Shoppingcenter gegen Innenstadt: Fall für Wettbewerbshüter

Geschäfte verlassen die Innenstadt in Richtung Shoppingmall
In Niederösterreich wurde eine Drogeriekette von Shoppingmall per Vertrag gezwungen, ihre Innenstadt-Filiale zu schließen.

Der Wettbewerb zwischen den großen Shoppingcentern und dem Handelsangebot der Innenstädte wird mit immer härteren Bandagen geführt. In einem Präzedenzfall wird der ausufernde Konkurrenzkampf nun sogar ein Fall für die Bundeswettbewerbsbehörde. In Wiener Neustadt hat das Shoppingcenter Merkur City eine Drogeriekette mittels einer Vertragsklausel dazu gezwungen, bis Jahresende ihren Standort in der Innenstadt zu schließen – noch dazu in einer Fußgängerzone, die gerade um drei Millionen Euro aus öffentlichen Mitteln generalsaniert wurde.

Die Stadtregierung und ÖVP-Bürgermeister Klaus Schneeberger wertet die Machenschaften als „feindlichen Angriff“ und einen „Versuch, die Innenstadt ausbluten zu lassen“. Die deutsche Drogeriekette Müller betreibt in Wiener Neustadt zwei Standorte. Einen in Innenstadt-Bestlage und den zweiten in der Shoppingmall Merkur City der milliardenschweren deutschen Investgruppe „KGAL“.

Müller WN

Drei Stockwerke

Weil Müller aus wirtschaftlichen Gründen die Innenstadt-Filiale auf drei Stockwerken aufgeben wollte, schaltete sich die Stadt zur Rettung der 70 Arbeitsplätze in die Causa ein, verhandelte eine Mietpreisreduktion und gab eine Ausfallshaftung. Ein Sideletter im Mietvertrag der Merkur City machte den Deal jedoch in letzter Sekunde zunichte. „Müller musste sich verpflichten, seinen Innenstadt-Standort zugunsten der Filiale im Shoppingcenter bis Jahresende zu schließen. Dieser Knebelvertrag lässt die Innenstadt ausbluten. Wir sind fassungslos“, erklärt Schneeberger.

Nachdem kürzlich auch ein schwedischer Moderiese unter ähnlichen Vorzeichen die Innenstadt in Richtung Merkur City verlassen hat und andere Unternehmer von ähnlichen „unmoralischen Angeboten“ berichten, vermutet die Stadtregierung eine gängige Praxis dahinter.

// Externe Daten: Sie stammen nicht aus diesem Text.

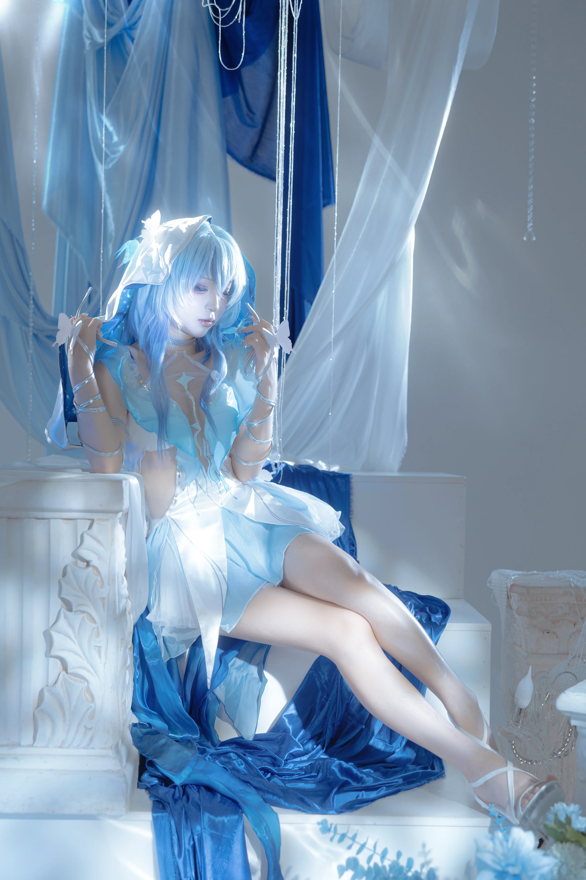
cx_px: 293
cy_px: 440
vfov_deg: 40.3
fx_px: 1196
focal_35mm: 49
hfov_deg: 27.5
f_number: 2.8
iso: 125
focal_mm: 49
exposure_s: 1/250
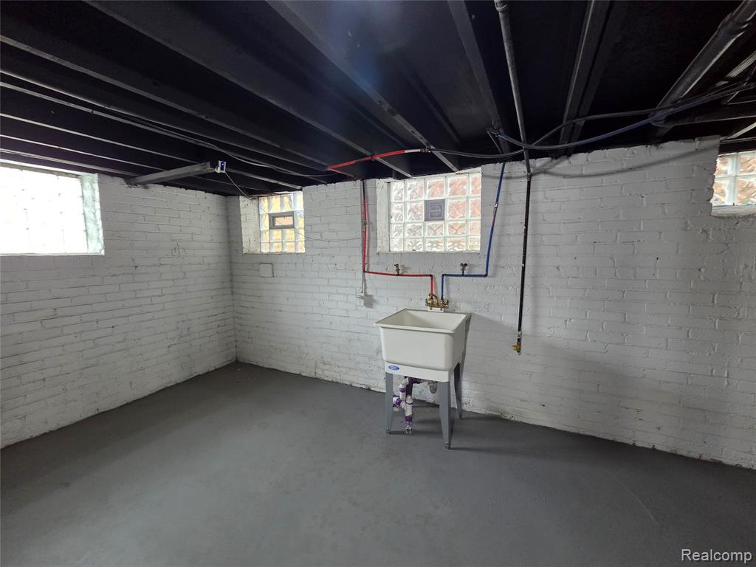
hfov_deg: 106.2
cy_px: 284
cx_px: 378
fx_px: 284
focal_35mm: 13
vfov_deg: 89.9
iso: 400
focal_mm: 2.2
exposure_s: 1/60
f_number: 2.2
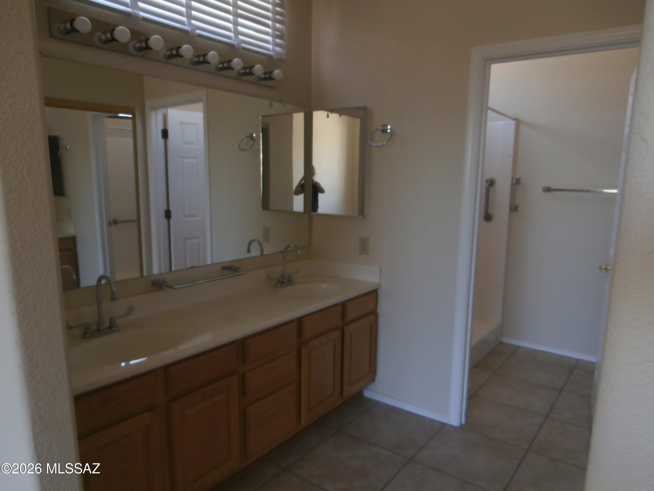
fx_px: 453
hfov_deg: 71.6
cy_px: 246
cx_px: 327
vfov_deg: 56.8
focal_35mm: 24
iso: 100
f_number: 3
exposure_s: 1/30
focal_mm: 4.2
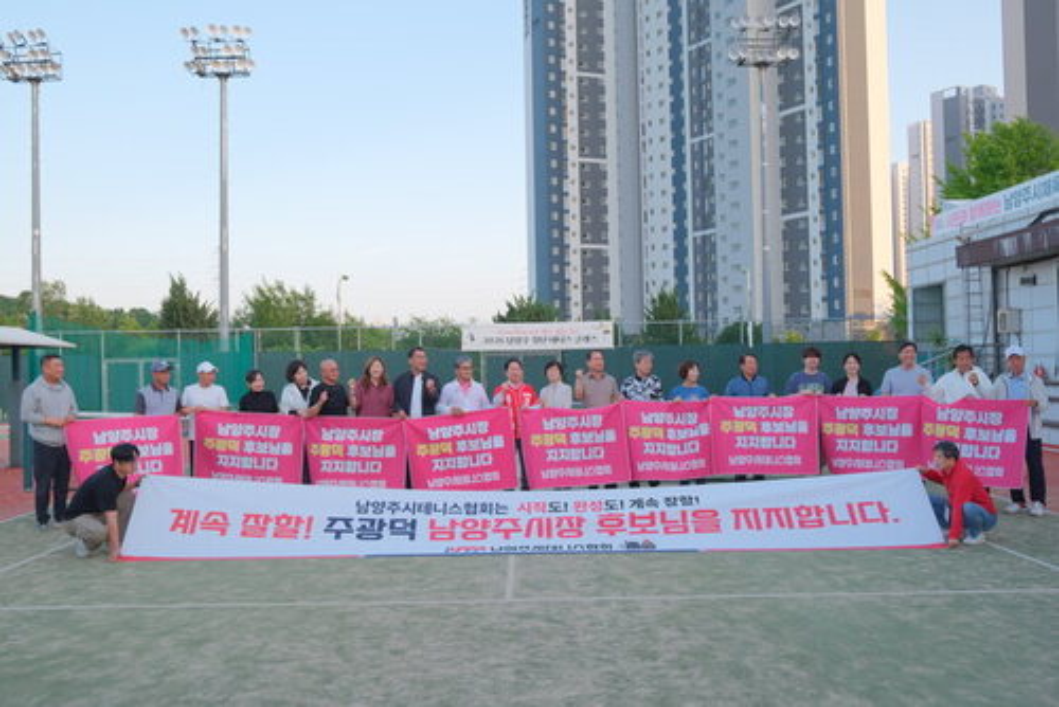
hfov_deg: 57.2
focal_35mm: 33
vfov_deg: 40.0
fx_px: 971
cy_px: 354
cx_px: 530
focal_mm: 22.1
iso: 250
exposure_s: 1/100
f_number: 4.2
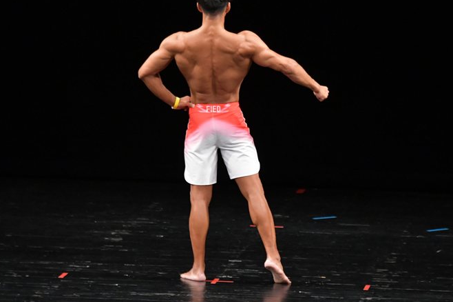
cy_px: 148
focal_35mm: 318
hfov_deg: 6.5
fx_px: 3999
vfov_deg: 4.3
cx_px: 234
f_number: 5.6
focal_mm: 180
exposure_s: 1/400
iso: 3200
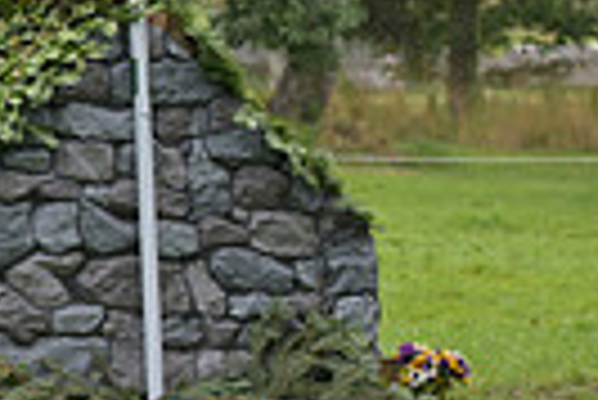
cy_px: -142
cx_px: -647
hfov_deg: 5.6
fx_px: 5953
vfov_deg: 3.8
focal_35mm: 358
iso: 800
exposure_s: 1/1250
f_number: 4
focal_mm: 82
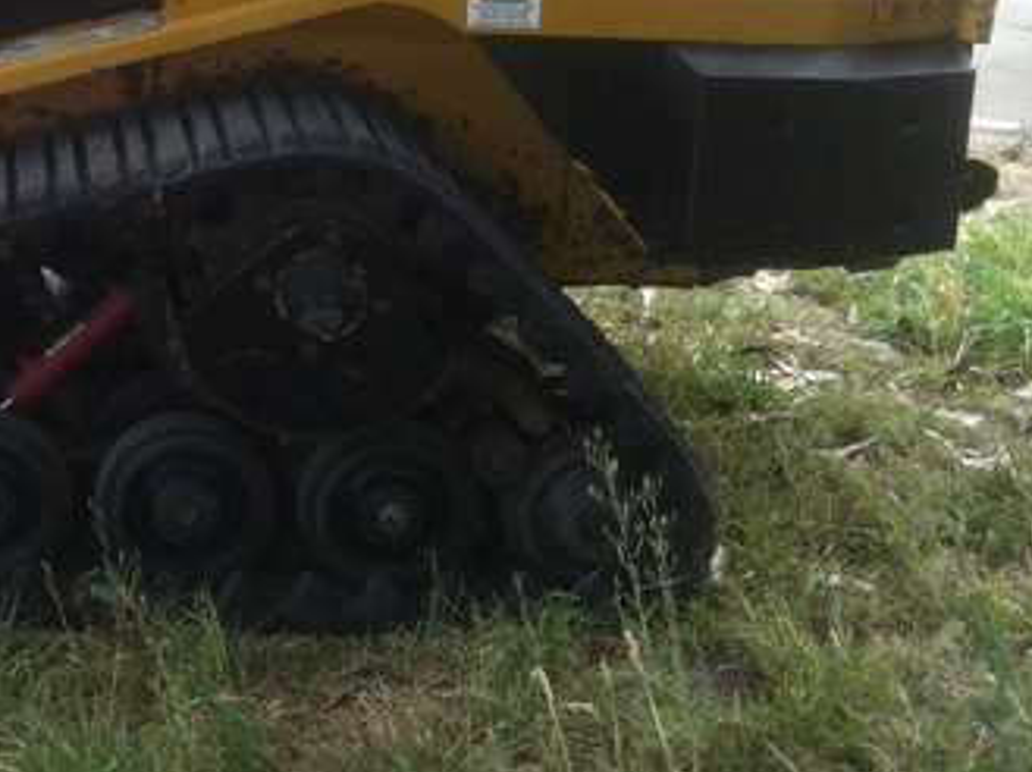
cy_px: -47
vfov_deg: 16.9
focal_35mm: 85
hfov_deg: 22.1
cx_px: -9
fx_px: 2531
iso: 125
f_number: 2.8
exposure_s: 1/120
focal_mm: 3.85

Der Fall wird nun bei der Bundeswettbewerbsbehörde angezeigt, außerdem will Schneeberger als nö. ÖVP-Klubobmann in Bund und Land über gesetzliche Rahmenbedingungen verhandeln, die solche Praktiken unterbinden sollen.

Christian Harisch vom Centermanagement der Merkur City versteht die Aufregung nicht. „Über Vertragsdetails sprechen wir grundsätzlich nicht. Aber Radiusklauseln sind in Mietverträgen ganz normal. Wir befinden uns auf einem freien Markt“.

Andere Shoppingcenter sehen das anders. Die SES-Spar-Gruppe betreibt in Europa 30 Shoppingmalls, 19 davon in Österreich. „Wir schreiben keinem Händler vor, einen seiner Standorte in Innenstädten zu schließen. Eine enge Kooperation mit den Städten ist für uns besonders wichtig. Wir beraten Städte auch, was das Citymanagement oder die Shoppartner anbelangt“, sagt SES-Geschäftsführer Marcus Wild.